Payne has won several Canadian Comedy Awards and has been nominated for a Gemini award for her work. She's got a long list of television credits, as a guest comedian on Last Comic Standing, a featured guest on various Comedy Network sketch shows, and as a stand-up. She writes a blog about her dog and in her spare time writes and performs in short films. But it's her stand-up routine, raunchy and fearless, that Payne is best known for.

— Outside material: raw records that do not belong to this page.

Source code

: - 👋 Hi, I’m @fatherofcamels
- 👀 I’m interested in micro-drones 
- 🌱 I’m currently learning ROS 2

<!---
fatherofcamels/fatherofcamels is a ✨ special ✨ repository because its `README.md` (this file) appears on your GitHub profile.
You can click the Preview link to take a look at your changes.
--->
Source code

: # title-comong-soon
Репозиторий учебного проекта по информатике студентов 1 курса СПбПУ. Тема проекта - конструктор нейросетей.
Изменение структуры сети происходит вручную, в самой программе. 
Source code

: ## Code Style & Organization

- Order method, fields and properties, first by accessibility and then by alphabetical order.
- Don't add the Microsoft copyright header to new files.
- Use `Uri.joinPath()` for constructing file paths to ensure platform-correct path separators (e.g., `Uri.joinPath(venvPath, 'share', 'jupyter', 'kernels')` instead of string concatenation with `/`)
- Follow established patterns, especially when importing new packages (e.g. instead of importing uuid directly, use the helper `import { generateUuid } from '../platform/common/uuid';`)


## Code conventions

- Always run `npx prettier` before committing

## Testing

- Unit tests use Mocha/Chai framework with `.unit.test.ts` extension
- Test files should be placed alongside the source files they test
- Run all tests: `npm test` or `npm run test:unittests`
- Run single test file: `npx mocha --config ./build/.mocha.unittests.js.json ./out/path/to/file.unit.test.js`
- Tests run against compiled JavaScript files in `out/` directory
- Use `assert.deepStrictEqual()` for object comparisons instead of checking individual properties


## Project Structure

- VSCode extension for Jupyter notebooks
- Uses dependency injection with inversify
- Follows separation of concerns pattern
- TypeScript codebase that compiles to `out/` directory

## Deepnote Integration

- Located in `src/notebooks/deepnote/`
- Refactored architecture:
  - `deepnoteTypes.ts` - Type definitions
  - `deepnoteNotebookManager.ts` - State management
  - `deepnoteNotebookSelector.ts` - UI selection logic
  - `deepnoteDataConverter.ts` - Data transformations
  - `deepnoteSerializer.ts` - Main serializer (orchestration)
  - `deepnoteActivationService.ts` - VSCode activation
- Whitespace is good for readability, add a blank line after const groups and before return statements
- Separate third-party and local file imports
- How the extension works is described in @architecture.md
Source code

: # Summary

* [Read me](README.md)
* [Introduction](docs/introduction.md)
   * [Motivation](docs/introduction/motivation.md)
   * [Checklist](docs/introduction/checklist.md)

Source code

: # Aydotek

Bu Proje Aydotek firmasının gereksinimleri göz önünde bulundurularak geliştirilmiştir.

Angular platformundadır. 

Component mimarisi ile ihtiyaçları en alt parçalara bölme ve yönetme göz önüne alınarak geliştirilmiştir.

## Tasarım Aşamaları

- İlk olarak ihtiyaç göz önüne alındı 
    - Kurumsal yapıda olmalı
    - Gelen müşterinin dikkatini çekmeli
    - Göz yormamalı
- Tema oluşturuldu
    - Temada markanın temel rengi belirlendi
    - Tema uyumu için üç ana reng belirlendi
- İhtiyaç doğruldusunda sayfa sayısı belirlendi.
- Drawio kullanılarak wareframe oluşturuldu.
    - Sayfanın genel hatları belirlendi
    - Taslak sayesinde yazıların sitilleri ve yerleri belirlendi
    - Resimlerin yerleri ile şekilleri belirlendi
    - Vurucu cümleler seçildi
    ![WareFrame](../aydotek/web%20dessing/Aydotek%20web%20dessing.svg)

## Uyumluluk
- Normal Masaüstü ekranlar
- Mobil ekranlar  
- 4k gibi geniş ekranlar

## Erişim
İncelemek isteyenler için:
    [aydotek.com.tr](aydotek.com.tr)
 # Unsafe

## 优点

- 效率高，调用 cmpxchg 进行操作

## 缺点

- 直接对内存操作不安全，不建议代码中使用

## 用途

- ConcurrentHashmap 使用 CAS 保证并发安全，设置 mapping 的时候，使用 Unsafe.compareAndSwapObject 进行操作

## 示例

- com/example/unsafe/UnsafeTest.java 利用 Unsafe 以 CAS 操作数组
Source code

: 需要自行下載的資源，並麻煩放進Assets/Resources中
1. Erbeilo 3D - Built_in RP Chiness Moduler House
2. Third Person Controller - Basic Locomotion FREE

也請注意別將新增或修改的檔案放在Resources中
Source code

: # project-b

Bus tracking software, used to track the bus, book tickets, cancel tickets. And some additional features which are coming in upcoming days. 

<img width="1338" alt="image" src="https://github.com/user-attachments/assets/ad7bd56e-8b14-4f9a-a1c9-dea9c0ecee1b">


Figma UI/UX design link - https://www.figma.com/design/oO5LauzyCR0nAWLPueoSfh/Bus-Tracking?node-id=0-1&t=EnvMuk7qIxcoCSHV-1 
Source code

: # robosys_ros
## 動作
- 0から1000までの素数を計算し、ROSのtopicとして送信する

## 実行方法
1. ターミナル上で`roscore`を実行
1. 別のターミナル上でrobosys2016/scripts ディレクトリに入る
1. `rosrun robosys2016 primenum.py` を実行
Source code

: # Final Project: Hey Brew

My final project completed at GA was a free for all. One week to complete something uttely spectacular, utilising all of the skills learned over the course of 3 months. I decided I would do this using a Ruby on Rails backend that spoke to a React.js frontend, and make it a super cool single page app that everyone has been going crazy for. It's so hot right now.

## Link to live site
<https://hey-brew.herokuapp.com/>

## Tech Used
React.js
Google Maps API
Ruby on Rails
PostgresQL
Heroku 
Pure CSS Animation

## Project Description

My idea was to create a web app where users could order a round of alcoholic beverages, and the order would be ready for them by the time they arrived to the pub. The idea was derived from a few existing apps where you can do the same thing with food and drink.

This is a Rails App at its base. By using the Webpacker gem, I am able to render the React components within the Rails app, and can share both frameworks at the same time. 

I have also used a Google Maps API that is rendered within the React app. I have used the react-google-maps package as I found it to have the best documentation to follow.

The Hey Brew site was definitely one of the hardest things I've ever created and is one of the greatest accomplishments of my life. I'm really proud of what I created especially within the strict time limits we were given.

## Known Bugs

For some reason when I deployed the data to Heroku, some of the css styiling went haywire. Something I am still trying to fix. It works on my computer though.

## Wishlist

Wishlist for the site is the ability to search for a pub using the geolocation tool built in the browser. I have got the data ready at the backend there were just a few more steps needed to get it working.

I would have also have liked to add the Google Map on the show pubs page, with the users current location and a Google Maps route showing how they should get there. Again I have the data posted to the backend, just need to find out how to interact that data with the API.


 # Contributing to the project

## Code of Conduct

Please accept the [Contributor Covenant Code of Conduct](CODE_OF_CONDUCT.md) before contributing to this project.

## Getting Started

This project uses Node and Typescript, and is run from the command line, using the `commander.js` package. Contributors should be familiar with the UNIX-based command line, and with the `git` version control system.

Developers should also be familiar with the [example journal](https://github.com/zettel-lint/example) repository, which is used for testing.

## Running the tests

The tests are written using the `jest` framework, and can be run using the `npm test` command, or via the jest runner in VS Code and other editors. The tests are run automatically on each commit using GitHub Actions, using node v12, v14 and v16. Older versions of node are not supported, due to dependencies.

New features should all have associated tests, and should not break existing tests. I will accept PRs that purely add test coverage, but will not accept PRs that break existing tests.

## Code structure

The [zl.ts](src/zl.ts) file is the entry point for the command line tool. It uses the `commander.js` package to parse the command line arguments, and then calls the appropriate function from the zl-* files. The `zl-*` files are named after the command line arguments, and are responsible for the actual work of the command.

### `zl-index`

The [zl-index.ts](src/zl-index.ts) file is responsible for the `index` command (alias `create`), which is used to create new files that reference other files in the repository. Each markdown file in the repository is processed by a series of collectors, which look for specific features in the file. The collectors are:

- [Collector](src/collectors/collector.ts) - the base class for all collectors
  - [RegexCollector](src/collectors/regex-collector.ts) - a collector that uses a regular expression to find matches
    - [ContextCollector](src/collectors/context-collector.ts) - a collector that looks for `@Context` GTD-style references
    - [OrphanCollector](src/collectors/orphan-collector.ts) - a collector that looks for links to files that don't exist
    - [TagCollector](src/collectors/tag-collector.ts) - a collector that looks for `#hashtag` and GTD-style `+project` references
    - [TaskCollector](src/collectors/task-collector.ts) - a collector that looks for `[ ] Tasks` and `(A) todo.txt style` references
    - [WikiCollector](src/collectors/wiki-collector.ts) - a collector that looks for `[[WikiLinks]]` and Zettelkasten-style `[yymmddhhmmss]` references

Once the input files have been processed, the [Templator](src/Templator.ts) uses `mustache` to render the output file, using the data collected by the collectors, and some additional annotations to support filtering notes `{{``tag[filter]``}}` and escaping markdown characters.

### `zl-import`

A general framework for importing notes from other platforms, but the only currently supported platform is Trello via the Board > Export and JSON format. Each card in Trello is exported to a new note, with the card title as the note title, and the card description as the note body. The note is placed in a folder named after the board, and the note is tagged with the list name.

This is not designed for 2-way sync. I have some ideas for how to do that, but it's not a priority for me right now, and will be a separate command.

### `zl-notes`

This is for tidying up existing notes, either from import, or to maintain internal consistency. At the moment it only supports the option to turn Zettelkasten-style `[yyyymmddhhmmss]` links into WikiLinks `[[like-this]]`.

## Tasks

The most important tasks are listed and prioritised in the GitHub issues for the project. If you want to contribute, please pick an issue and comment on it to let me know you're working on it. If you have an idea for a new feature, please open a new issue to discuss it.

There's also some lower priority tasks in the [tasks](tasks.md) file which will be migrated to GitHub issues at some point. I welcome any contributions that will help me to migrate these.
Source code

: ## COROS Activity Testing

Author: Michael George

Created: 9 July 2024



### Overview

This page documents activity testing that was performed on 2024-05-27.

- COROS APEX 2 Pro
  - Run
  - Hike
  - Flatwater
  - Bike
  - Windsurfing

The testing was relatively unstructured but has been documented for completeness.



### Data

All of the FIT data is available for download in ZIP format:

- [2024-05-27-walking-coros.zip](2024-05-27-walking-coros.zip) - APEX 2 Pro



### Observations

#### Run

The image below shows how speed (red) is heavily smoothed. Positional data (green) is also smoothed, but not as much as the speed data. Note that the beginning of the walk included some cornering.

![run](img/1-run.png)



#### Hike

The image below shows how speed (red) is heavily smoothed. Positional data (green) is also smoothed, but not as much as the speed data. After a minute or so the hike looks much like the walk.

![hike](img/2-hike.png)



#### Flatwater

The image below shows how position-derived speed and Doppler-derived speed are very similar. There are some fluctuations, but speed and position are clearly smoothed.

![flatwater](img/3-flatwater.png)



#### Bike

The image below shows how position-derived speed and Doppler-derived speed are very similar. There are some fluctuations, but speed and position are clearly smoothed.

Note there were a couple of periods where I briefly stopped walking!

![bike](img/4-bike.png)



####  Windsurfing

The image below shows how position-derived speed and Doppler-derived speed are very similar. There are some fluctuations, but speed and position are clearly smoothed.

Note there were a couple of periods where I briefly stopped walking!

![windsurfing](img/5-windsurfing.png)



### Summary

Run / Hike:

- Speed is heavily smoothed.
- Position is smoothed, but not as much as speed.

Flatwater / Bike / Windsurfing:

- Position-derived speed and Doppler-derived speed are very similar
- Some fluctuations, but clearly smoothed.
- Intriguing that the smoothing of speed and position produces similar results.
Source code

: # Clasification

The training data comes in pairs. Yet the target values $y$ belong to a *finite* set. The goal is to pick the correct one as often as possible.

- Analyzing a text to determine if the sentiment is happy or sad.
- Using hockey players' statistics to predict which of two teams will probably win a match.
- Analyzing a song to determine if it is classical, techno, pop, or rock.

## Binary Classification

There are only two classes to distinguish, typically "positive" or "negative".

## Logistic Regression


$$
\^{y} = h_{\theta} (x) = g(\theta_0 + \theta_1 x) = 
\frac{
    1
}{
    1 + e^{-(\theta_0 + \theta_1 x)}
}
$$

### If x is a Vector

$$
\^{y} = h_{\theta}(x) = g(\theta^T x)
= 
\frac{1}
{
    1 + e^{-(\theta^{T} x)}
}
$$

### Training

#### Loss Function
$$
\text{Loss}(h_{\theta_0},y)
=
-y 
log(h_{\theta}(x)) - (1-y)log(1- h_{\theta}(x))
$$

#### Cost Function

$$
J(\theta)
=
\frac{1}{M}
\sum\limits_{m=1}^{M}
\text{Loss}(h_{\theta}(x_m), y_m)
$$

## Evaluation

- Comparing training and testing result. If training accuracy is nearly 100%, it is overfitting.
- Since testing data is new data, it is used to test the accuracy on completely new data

She's performed at Kilkenny's Cat Laughs, the Las Vegas Comedy Festival and the Just For Laughs festival in Montreal, which is the gold standard for comedy. Twice she's been asked to play the "Talk of the Fest" shows at Just For Laughs, where all the best performers are rewarded with an encore.

And it's not a bad time to be a stand-up these days, as long you're okay with going on tour.

"We've had to do some pretty drastic growing up (in stand-up comedy), and some of it's good and some of it's bad, and I really just think it's finding a new place in the world. So much comedy is on television and the Internet that in a way it takes away from live comedy, but for the more industrious people that are willing to change with the change it's been beneficial. The fact that so many more people see you on the Internet, you can use that to get more people out to your live shows.

"It's a lot of the same stuff the music industry has been facing. There's so much out there for free, so the only way you can make money is when people come to your live shows.

"At one point I was touring like a mother, but I was getting burnt out. But I've got to the place where I can produce my own shows. I still like being invited to play places where I show up and they do all the work, but when I produce my own shows I can do less of them and have more control."

Over the years, Payne has crafted an on-stage personality that is very much her only cranked into overdrive.

"I'm actually pretty quiet," she said. "I'm not that person regularly. I mean I couldn't be! I wouldn't be able to do those day-to-day things. I couldn't go grocery shopping. I'd get kicked out of the malls. Nobody would hire me.... just over time, what ended up coming out of me were all the things I wish I could say or do in real life. You know how we have that part of us, where if someone says something stupid and we don't have a comeback, but when we're walking away we think of all the things we could have said? I think that's where my voice comes from, that part of my brain."

Payne says her only goal in life is for life to be interesting, and if she can make a living at comedy then she considers her time well spent.

"If I can make people laugh and they pay me for it, that's awesome — I feel like that's a fair trade."